Da ausência
Disse-te que, cá dentro, a ausência pior é a minha e achaste que eu estava a falar de alguém. Sei que percebeste, lá no fundo, o que te dizia. Afinal, hoje somos mais iguais do que quando nos amávamos. O mesmo olhar vazio; as mesmas mãos trémulas; a mesma voz grave e sem força; a mesma piada à ponta da língua sempre-a-postos-pra-enganar.


Mas a ausência, dizia eu.


Não és tu que faltas, como na música do Bruce. Sim, aquele que cantava as ruas de Filadélfia, "na na na na, na na na na"... Sou eu.
Deixa-me que te explique.

"Sentado
Encostado à banca da cozinha
Absorto a acender mil vezes o isqueiro
Reduziste-me afinal a estes passos desencadeados, todas as minhas dúvidas do momento estão aqui, sento-me, levanto-me, para quê sentar-me levanto-me para ir para onde, o cão sempre atrás de mim quer-me parecer que te procura num gesto que eu possa fazer, o cão que não sabe nunca soube dizer o teu nome mas para quem toda a vida eras tu, seremos afinal tão diferentes é o que me resta perguntar quando afinal como ele, tal como ele, também já não sei dizer o teu nome, falta-me o pormenor que te define mesmo, um detalhe para que sejas absolutamente
exacta, clara
a inveja que tenho de quem te sabe traduzir."

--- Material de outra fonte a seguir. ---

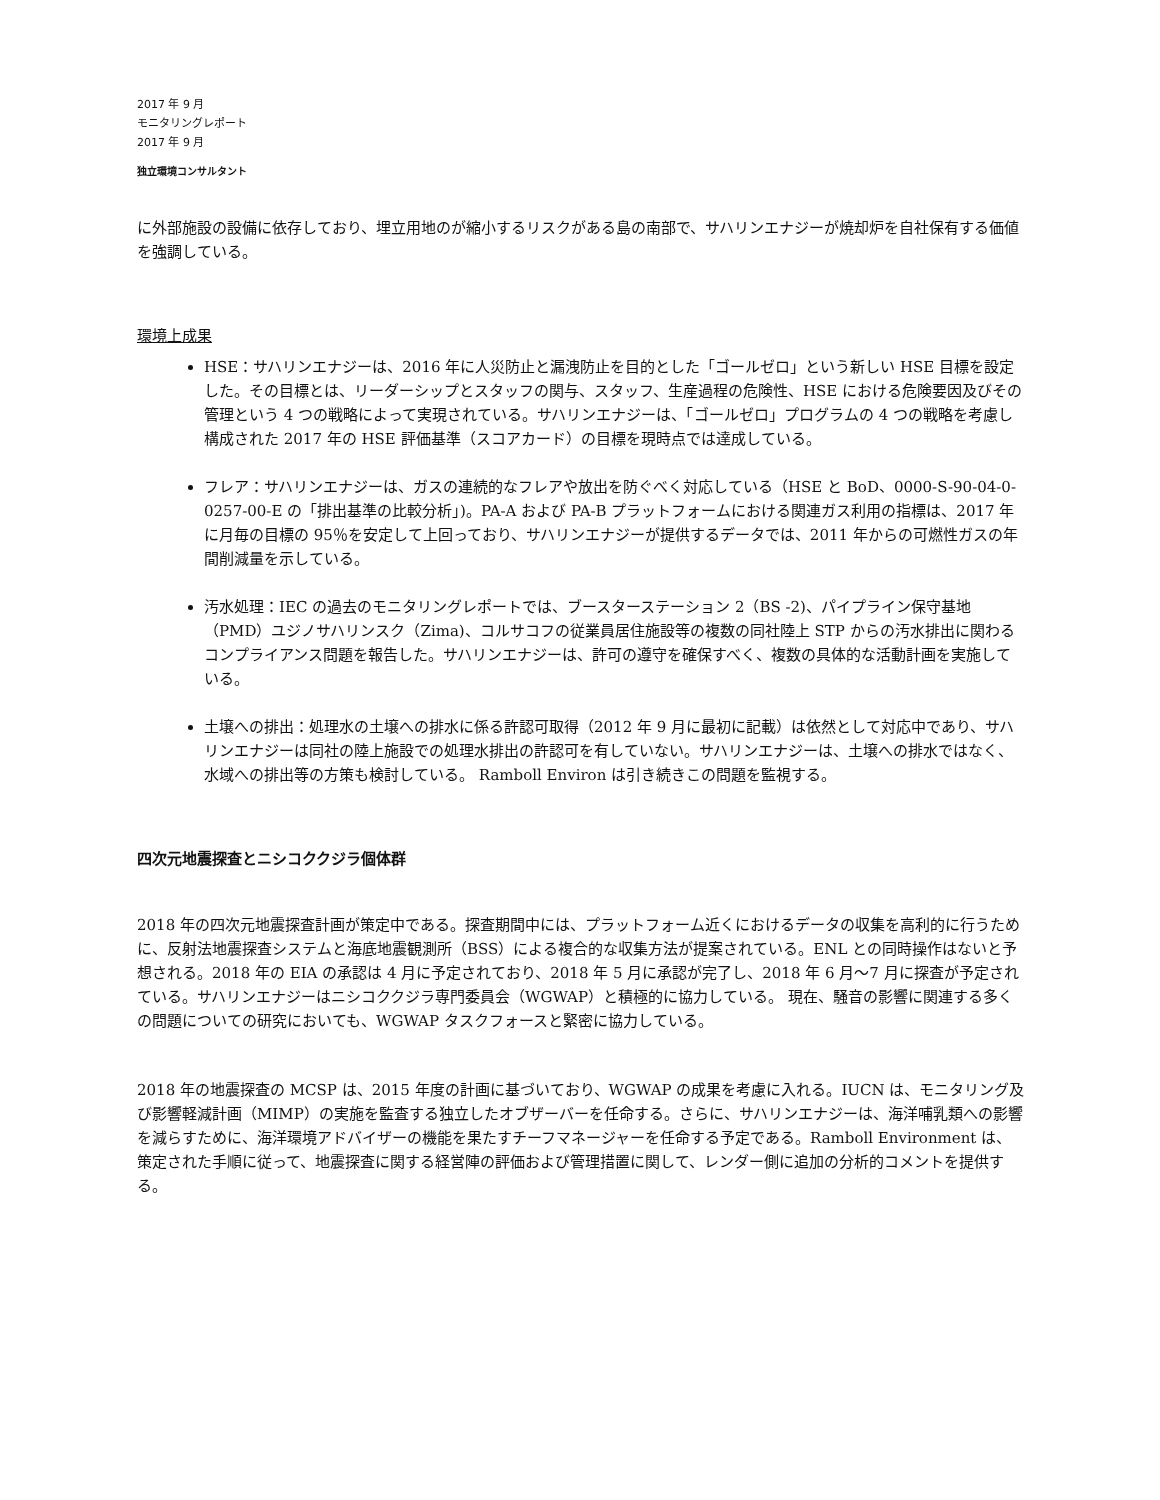2017 年 9 月
モニタリングレポート
2017 年 9 月
独立環境コンサルタント
に外部施設の設備に依存しており、埋立用地のが縮小するリスクがある島の南部で、サハリンエナジーが焼却炉を自社保有する価値を強調している。
環境上成果
HSE：サハリンエナジーは、2016 年に人災防止と漏洩防止を目的とした「ゴールゼロ」という新しい HSE 目標を設定した。その目標とは、リーダーシップとスタッフの関与、スタッフ、生産過程の危険性、HSE における危険要因及びその管理という 4 つの戦略によって実現されている。サハリンエナジーは、「ゴールゼロ」プログラムの 4 つの戦略を考慮し構成された 2017 年の HSE 評価基準（スコアカード）の目標を現時点では達成している。
フレア：サハリンエナジーは、ガスの連続的なフレアや放出を防ぐべく対応している（HSE と BoD、0000-S-90-04-0-0257-00-E の「排出基準の比較分析」)。PA-A および PA-B プラットフォームにおける関連ガス利用の指標は、2017 年に月毎の目標の 95％を安定して上回っており、サハリンエナジーが提供するデータでは、2011 年からの可燃性ガスの年間削減量を示している。
汚水処理：IEC の過去のモニタリングレポートでは、ブースターステーション 2（BS -2)、パイプライン保守基地（PMD）ユジノサハリンスク（Zima)、コルサコフの従業員居住施設等の複数の同社陸上 STP からの汚水排出に関わるコンプライアンス問題を報告した。サハリンエナジーは、許可の遵守を確保すべく、複数の具体的な活動計画を実施している。
土壌への排出：処理水の土壌への排水に係る許認可取得（2012 年 9 月に最初に記載）は依然として対応中であり、サハリンエナジーは同社の陸上施設での処理水排出の許認可を有していない。サハリンエナジーは、土壌への排水ではなく、水域への排出等の方策も検討している。 Ramboll Environ は引き続きこの問題を監視する。
四次元地震探査とニシコククジラ個体群
2018 年の四次元地震探査計画が策定中である。探査期間中には、プラットフォーム近くにおけるデータの収集を高利的に行うために、反射法地震探査システムと海底地震観測所（BSS）による複合的な収集方法が提案されている。ENL との同時操作はないと予想される。2018 年の EIA の承認は 4 月に予定されており、2018 年 5 月に承認が完了し、2018 年 6 月～7 月に探査が予定されている。サハリンエナジーはニシコククジラ専門委員会（WGWAP）と積極的に協力している。 現在、騒音の影響に関連する多くの問題についての研究においても、WGWAP タスクフォースと緊密に協力している。
2018 年の地震探査の MCSP は、2015 年度の計画に基づいており、WGWAP の成果を考慮に入れる。IUCN は、モニタリング及び影響軽減計画（MIMP）の実施を監査する独立したオブザーバーを任命する。さらに、サハリンエナジーは、海洋哺乳類への影響を減らすために、海洋環境アドバイザーの機能を果たすチーフマネージャーを任命する予定である。Ramboll Environment は、策定された手順に従って、地震探査に関する経営陣の評価および管理措置に関して、レンダー側に追加の分析的コメントを提供する。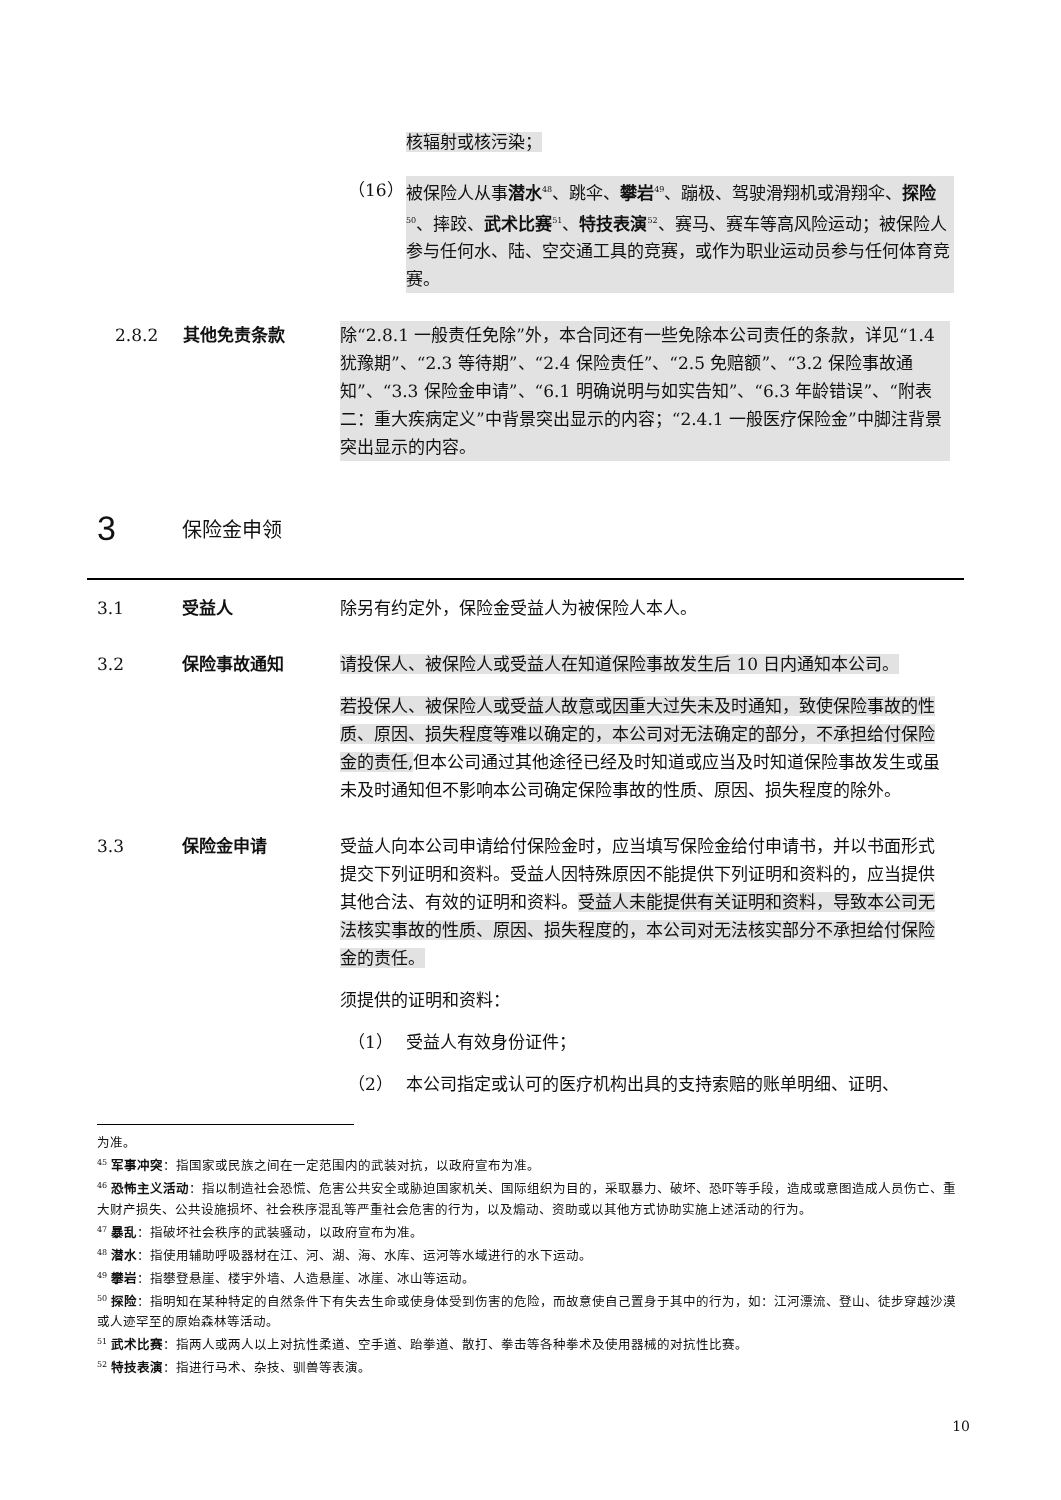核辐射或核污染；
（16） 被保险人从事潜水<sup>48</sup>、跳伞、攀岩<sup>49</sup>、蹦极、驾驶滑翔机或滑翔伞、探险<sup>50</sup>、摔跤、武术比赛<sup>51</sup>、特技表演<sup>52</sup>、赛马、赛车等高风险运动；被保险人参与任何水、陆、空交通工具的竞赛，或作为职业运动员参与任何体育竞赛。
2.8.2 其他免责条款 除“2.8.1 一般责任免除”外，本合同还有一些免除本公司责任的条款，详见“1.4 犹豫期”、“2.3 等待期”、“2.4 保险责任”、“2.5 免赔额”、“3.2 保险事故通知”、“3.3 保险金申请”、“6.1 明确说明与如实告知”、“6.3 年龄错误”、“附表二：重大疾病定义”中背景突出显示的内容；“2.4.1 一般医疗保险金”中脚注背景突出显示的内容。
3
保险金申领
3.1 受益人 除另有约定外，保险金受益人为被保险人本人。
3.2 保险事故通知 请投保人、被保险人或受益人在知道保险事故发生后 10 日内通知本公司。
若投保人、被保险人或受益人故意或因重大过失未及时通知，致使保险事故的性质、原因、损失程度等难以确定的，本公司对无法确定的部分，不承担给付保险金的责任, 但本公司通过其他途径已经及时知道或应当及时知道保险事故发生或虽未及时通知但不影响本公司确定保险事故的性质、原因、损失程度的除外。
3.3 保险金申请 受益人向本公司申请给付保险金时，应当填写保险金给付申请书，并以书面形式提交下列证明和资料。受益人因特殊原因不能提供下列证明和资料的，应当提供其他合法、有效的证明和资料。受益人未能提供有关证明和资料，导致本公司无法核实事故的性质、原因、损失程度的，本公司对无法核实部分不承担给付保险金的责任。
须提供的证明和资料：
（1） 受益人有效身份证件；
（2） 本公司指定或认可的医疗机构出具的支持索赔的账单明细、证明、
为准。
<sup>45</sup> 军事冲突：指国家或民族之间在一定范围内的武装对抗，以政府宣布为准。
<sup>46</sup> 恐怖主义活动：指以制造社会恐慌、危害公共安全或胁迫国家机关、国际组织为目的，采取暴力、破坏、恐吓等手段，造成或意图造成人员伤亡、重大财产损失、公共设施损坏、社会秩序混乱等严重社会危害的行为，以及煽动、资助或以其他方式协助实施上述活动的行为。
<sup>47</sup> 暴乱：指破坏社会秩序的武装骚动，以政府宣布为准。
<sup>48</sup> 潜水：指使用辅助呼吸器材在江、河、湖、海、水库、运河等水域进行的水下运动。
<sup>49</sup> 攀岩：指攀登悬崖、楼宇外墙、人造悬崖、冰崖、冰山等运动。
<sup>50</sup> 探险：指明知在某种特定的自然条件下有失去生命或使身体受到伤害的危险，而故意使自己置身于其中的行为，如：江河漂流、登山、徒步穿越沙漠或人迹罕至的原始森林等活动。
<sup>51</sup> 武术比赛：指两人或两人以上对抗性柔道、空手道、跆拳道、散打、拳击等各种拳术及使用器械的对抗性比赛。
<sup>52</sup> 特技表演：指进行马术、杂技、驯兽等表演。
10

Rodrigo Guedes de Carvalho
A casa quieta


Percebes agora? Ela sou apenas eu. Ele sou eu também. E a inveja que tenho de quem me sabe traduzir.


"You're Missing"
Bruce Springsteen
no giradiscos





[não posso deixar de apontar, com grande alegria e inexplicável orgulho, o facto de ninguém ter partido do princípio de que a música "Conta Outra", de Maria Rita, era dedicada a algum moçoilo que, eventualmente, me tenha partido o coração. Das duas uma: ou aprenderam de vez, ou anda tudo muito tímido... ah! e está tudo bem com a anca, obrigada!]